═══ Given information ═══

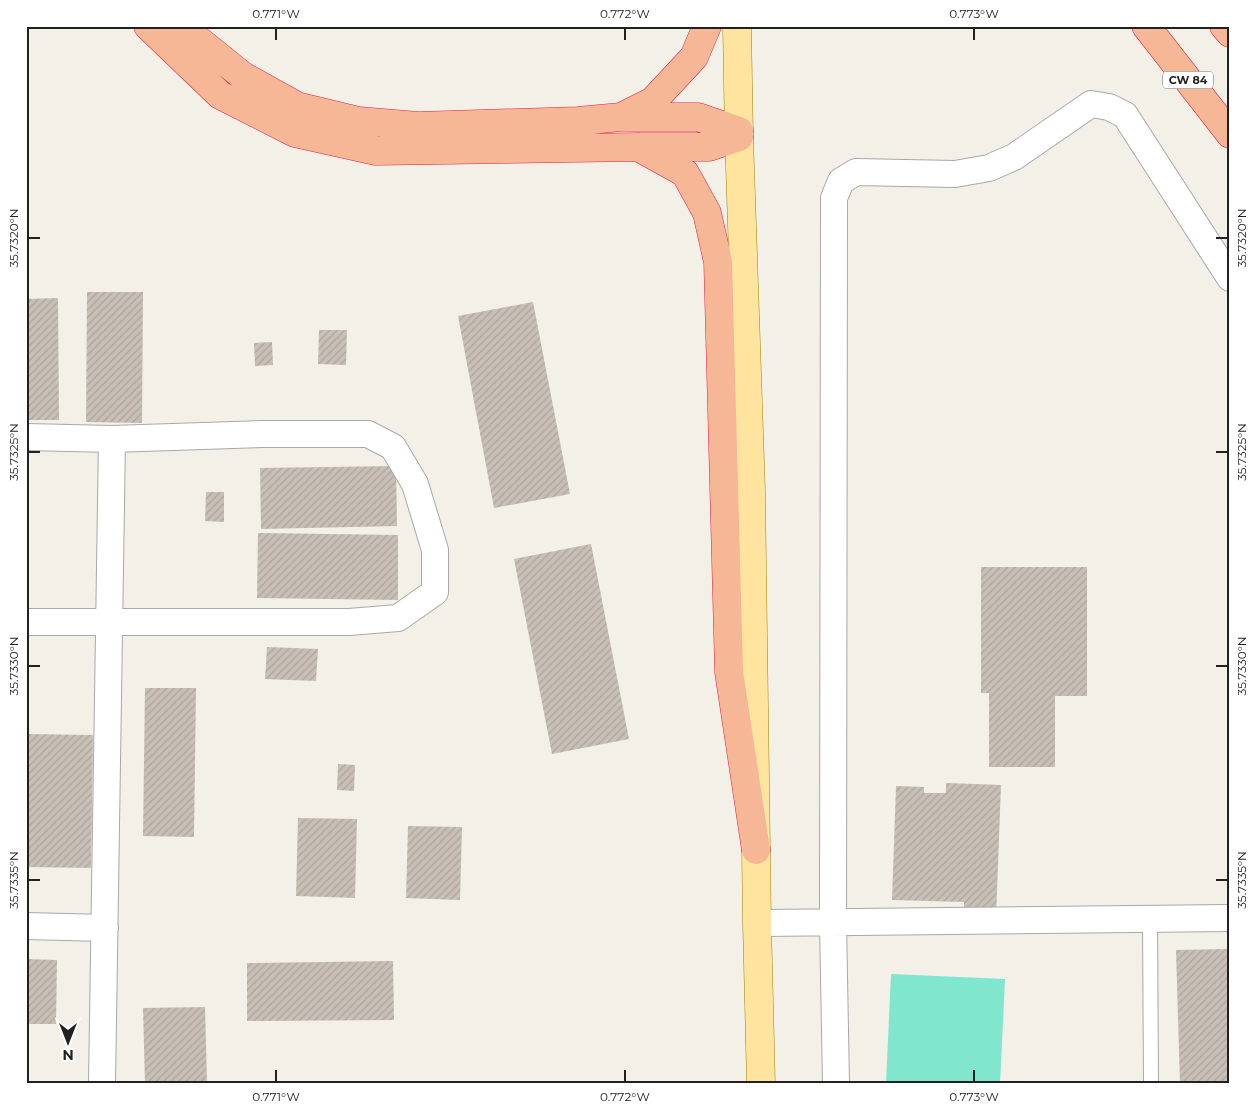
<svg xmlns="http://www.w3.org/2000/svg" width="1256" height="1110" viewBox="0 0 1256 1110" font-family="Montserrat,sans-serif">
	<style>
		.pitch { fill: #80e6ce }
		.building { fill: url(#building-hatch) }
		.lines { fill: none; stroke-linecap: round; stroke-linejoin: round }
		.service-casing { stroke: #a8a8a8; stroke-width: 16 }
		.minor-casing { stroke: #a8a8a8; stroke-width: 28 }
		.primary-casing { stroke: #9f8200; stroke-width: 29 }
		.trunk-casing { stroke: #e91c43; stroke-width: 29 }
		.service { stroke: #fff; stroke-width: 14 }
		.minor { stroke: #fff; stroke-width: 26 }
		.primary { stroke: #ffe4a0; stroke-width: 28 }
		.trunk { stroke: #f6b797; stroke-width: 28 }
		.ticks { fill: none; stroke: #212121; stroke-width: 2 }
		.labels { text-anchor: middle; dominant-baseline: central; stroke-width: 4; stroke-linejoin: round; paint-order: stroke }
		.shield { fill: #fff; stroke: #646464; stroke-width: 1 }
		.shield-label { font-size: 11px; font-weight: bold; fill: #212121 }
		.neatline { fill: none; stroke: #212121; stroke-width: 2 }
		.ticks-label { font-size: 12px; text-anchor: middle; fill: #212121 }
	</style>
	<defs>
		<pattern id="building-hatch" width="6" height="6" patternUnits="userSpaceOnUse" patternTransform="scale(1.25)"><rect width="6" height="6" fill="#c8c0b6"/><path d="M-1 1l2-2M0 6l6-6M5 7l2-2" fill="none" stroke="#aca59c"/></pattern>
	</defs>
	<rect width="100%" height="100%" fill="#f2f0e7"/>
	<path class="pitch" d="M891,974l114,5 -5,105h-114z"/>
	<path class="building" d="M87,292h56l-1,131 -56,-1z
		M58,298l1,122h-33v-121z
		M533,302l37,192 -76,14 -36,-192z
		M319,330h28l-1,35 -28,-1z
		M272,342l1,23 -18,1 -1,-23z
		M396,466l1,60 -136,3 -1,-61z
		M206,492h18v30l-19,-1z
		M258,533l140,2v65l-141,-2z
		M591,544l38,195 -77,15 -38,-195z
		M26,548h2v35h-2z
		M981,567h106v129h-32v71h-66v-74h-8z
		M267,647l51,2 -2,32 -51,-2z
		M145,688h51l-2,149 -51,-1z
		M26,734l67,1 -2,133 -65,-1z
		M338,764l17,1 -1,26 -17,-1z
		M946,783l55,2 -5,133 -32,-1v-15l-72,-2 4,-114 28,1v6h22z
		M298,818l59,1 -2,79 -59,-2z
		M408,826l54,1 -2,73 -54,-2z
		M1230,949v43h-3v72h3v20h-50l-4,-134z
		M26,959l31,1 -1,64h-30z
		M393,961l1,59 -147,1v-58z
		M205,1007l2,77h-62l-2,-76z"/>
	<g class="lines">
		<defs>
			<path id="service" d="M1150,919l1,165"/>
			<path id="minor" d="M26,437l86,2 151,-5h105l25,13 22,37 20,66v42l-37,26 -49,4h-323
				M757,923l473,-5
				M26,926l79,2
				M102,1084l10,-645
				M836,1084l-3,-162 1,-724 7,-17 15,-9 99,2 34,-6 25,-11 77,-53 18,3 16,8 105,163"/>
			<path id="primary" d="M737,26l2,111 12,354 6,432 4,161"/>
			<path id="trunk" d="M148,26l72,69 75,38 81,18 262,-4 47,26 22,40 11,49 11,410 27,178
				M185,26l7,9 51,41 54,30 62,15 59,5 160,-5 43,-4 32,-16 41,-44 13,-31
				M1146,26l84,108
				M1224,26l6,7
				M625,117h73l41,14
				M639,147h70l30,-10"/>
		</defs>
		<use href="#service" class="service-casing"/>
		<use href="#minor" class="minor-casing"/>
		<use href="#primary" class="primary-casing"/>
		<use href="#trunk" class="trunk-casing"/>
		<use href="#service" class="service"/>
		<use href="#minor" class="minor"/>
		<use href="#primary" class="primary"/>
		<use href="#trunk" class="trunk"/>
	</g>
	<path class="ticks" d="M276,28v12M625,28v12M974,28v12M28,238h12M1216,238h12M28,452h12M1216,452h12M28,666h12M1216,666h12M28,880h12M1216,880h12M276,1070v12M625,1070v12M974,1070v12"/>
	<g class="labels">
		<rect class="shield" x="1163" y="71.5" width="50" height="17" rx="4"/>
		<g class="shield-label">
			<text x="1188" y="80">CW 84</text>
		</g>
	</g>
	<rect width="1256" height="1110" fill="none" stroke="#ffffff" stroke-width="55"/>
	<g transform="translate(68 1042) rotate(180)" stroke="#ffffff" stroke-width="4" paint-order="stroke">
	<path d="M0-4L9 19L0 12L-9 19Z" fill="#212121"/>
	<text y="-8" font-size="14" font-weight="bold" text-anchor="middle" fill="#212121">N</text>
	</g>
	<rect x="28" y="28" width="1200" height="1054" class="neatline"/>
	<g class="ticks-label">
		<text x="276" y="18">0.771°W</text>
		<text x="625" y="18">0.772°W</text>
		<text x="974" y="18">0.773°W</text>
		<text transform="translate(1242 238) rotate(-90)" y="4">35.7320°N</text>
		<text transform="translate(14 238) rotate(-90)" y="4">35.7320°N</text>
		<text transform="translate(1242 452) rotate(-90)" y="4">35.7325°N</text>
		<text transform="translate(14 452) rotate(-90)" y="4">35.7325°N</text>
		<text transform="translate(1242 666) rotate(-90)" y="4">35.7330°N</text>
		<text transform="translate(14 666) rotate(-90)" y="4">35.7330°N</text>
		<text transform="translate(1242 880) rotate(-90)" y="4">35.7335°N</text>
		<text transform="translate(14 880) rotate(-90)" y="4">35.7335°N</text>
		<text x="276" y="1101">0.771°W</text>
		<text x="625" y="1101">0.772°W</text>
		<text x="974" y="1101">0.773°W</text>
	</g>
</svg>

═══
═══ Given information ═══

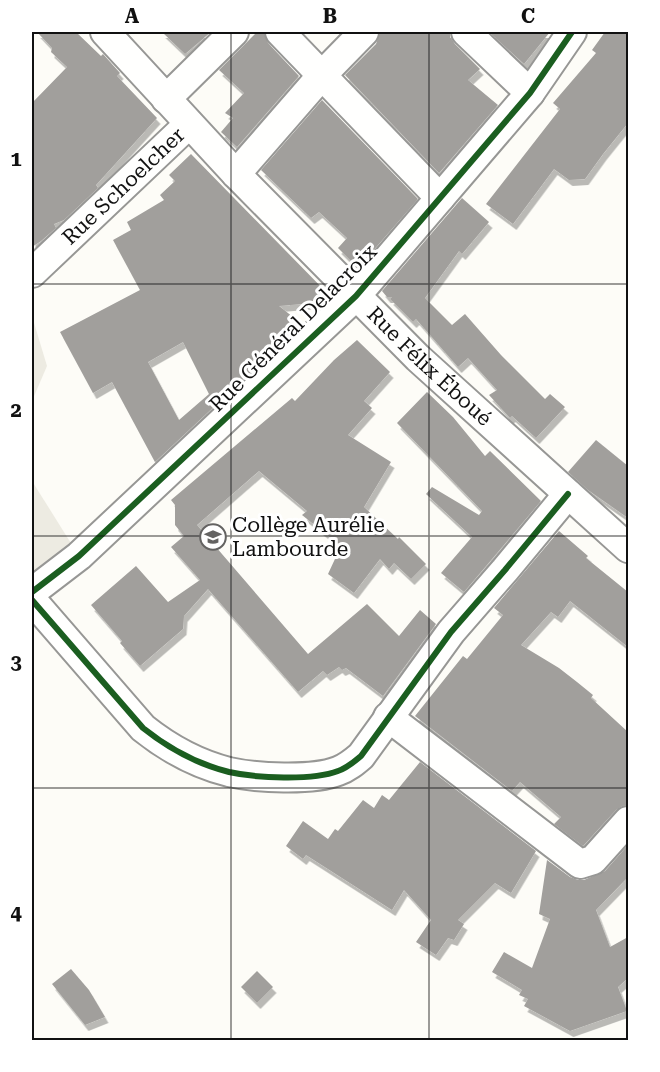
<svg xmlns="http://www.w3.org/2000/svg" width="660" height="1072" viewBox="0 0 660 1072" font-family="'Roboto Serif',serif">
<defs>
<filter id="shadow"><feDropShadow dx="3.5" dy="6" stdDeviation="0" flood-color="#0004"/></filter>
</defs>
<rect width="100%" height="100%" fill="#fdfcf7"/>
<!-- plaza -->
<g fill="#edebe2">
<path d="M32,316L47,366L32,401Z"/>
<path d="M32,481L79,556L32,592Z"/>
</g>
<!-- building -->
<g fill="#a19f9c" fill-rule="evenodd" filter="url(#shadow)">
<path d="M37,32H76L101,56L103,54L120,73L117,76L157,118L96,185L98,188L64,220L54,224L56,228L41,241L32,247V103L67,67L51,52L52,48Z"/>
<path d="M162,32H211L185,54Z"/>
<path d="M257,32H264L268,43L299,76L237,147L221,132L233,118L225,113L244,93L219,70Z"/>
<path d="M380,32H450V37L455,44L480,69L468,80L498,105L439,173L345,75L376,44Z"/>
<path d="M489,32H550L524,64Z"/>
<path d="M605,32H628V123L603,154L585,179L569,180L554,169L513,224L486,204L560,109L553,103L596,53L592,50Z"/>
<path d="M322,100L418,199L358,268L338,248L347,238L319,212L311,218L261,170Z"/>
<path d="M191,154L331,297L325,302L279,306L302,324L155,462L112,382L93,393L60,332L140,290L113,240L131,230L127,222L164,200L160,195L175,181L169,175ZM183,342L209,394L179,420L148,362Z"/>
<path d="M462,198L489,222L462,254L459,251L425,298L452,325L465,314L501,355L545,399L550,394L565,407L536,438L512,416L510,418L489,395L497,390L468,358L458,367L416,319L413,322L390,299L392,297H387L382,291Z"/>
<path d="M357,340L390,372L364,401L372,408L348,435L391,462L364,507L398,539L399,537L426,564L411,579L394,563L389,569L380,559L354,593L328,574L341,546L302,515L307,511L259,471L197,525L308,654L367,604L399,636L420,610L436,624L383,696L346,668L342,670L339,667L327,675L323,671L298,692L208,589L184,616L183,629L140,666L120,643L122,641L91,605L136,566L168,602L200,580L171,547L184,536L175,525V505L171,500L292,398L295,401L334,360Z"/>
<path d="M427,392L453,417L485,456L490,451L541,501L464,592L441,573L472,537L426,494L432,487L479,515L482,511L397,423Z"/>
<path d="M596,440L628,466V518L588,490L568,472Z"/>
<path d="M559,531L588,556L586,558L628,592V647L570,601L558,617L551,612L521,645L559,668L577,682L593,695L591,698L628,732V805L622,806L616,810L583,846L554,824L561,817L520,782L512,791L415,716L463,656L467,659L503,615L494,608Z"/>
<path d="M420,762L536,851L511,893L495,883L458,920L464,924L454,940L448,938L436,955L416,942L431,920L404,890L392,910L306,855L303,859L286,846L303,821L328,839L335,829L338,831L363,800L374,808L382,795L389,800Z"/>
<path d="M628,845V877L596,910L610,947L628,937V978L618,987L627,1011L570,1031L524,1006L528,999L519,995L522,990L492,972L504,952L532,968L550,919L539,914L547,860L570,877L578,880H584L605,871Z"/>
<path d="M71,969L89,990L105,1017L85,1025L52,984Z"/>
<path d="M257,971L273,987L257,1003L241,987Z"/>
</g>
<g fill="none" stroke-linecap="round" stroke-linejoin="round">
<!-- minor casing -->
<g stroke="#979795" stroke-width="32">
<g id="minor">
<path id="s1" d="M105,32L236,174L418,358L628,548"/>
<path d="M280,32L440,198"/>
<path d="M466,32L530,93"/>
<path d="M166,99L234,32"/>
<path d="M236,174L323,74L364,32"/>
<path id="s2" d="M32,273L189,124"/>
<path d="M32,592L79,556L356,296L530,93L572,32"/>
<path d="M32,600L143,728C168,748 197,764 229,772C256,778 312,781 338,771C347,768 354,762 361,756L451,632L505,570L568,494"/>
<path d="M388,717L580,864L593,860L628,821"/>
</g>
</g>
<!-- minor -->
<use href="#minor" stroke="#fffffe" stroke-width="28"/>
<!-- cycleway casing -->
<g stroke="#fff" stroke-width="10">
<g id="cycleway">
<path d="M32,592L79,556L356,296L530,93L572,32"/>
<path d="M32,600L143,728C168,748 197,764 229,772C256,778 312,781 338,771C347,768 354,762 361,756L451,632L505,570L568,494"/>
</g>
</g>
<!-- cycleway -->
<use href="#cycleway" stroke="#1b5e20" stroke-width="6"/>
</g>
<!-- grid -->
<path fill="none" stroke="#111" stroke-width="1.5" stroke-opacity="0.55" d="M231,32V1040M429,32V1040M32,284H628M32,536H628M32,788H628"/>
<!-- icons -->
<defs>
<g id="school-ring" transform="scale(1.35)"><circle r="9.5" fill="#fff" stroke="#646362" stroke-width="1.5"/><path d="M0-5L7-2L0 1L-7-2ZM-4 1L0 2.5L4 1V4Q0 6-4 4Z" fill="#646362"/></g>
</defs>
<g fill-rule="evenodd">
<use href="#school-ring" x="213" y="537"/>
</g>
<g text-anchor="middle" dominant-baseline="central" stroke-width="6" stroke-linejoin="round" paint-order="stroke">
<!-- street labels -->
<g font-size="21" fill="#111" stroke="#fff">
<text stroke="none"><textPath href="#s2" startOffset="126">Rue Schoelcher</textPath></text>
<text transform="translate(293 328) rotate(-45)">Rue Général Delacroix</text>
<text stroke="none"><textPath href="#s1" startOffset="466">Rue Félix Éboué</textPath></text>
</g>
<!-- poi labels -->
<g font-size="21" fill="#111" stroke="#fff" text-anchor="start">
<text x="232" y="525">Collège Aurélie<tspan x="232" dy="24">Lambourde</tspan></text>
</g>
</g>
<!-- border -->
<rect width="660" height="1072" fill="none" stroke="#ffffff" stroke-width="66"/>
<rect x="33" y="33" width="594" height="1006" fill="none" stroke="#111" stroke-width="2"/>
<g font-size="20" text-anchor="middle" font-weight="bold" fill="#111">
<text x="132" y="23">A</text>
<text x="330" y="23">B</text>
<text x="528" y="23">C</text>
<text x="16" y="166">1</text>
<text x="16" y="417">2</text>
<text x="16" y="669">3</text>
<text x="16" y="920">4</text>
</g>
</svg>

═══

## Exercise aim
Copy, from the data above, every line where the word "linecap" appears.

## Solution for this exercise
		.lines { fill: none; stroke-linecap: round; stroke-linejoin: round }
<g fill="none" stroke-linecap="round" stroke-linejoin="round">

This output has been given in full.